## Aim of the task:
Write out precisely the lines beginning with the line that contains "Coordinador Ejecutivo" and ending with the last line of the entries, and no other lines.

+---+

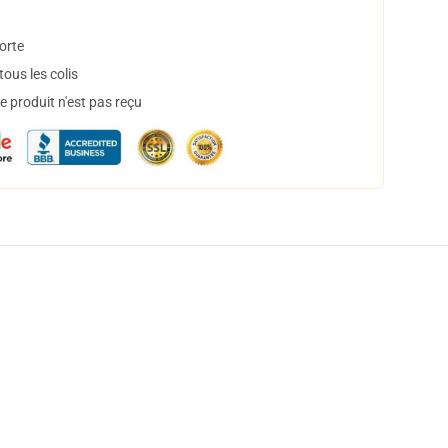
orte
ous les colis
 produit n'est pas reçu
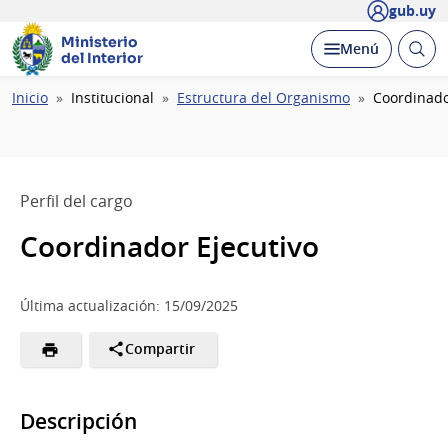
gub.uy
Ministerio
Abrir
Desplegar
Menú
del Interior
busc
Ruta
Inicio
Institucional
Estructura del Organismo
Coordinado
de
navegación
Perfil del cargo
Coordinador Ejecutivo
Última actualización: 15/09/2025
Compartir
Descripción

+---+

## The answer:
Coordinador Ejecutivo
Última actualización: 15/09/2025
Compartir
Descripción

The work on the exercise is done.